▶ _Passage to read_:

Taryn Davis: I guess it all started when my husband Michael was killed in Baghdad, Iraq. I was 21-years-old and basically felt ostracized from society -- even though I had family and friends around -- due to my age and it being written off because I was 21. And I found myself on the internet looking for a way to embrace this title that I held as a military widow because I already knew it signified my husband's sacrifice and my own but I wanted to find the answers on how it could one day symbolize my survival. So I typed in "widow" and it came back with "Did you mean 'window'?" Which probably discouraged most. But it led me to doing more and more research and over half of those serving now are married so we're looking at around 3,000 military widows from Iraq and Afghanistan alone and over 83% of those are under the age of 35. So I just saw this need to bring together this new generation of military widows. Not so much find them counselors, but give them peer-to-peer support, let them see other twenty and thirty and forty-something-year-old widows that really had just started out this amazing lives with their spouses and had them torn apart.

▶ _Task details_: List every place name mentioned in the Taryn Davis statement above.

▶ _Data provided_:
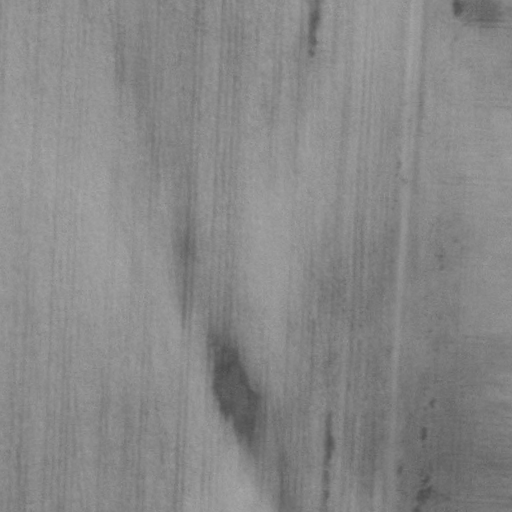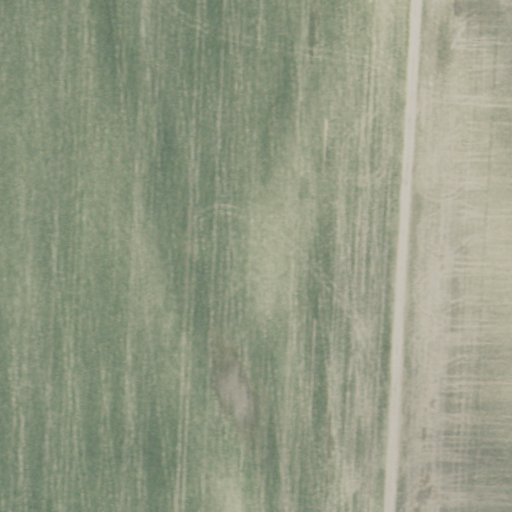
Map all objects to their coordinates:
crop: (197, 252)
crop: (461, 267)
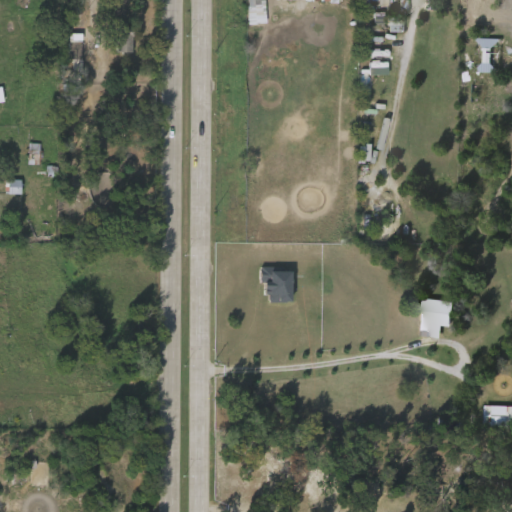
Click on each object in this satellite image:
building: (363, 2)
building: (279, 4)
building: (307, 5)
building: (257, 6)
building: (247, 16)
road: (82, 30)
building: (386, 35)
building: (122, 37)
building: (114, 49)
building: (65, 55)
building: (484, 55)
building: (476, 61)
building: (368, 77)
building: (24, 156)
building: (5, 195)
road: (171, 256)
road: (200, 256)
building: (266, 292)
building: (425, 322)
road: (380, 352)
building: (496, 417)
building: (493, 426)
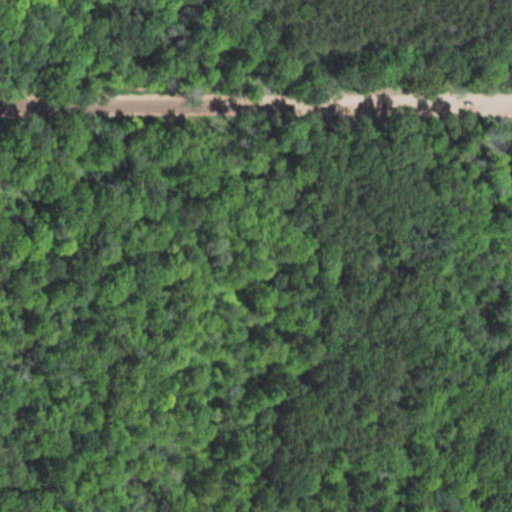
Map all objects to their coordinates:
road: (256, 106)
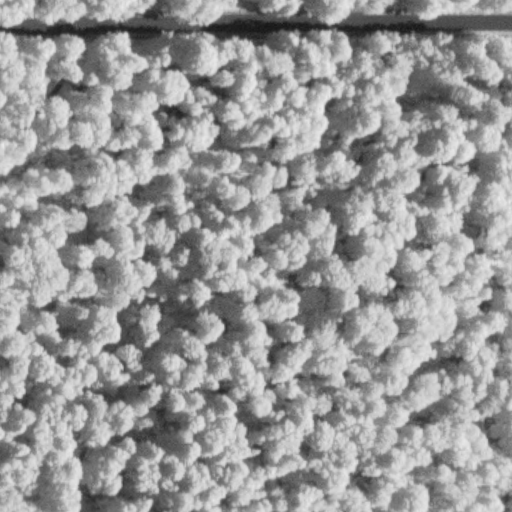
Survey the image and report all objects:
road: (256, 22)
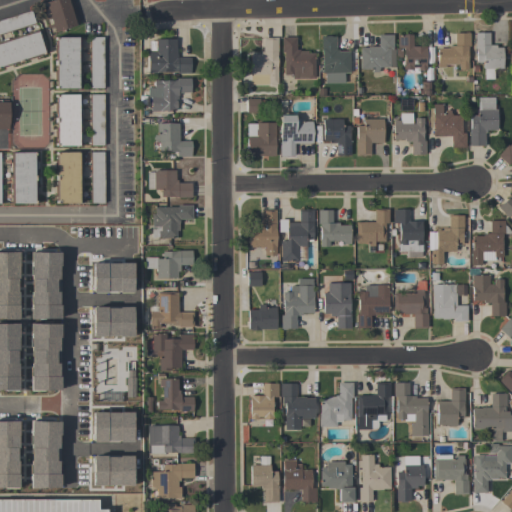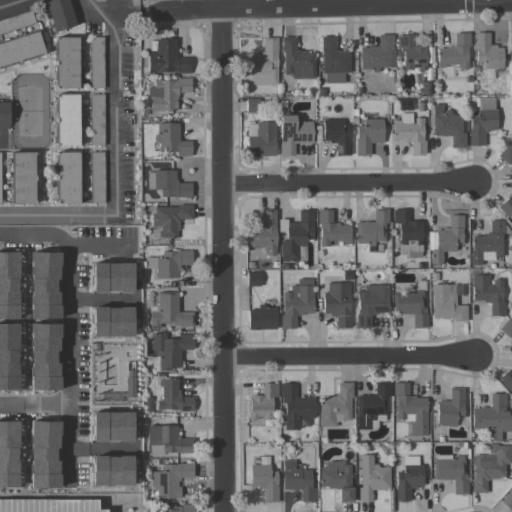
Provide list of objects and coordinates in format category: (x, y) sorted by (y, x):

▶ _Exercise response_: Baghdad, Iraq, Afghanistan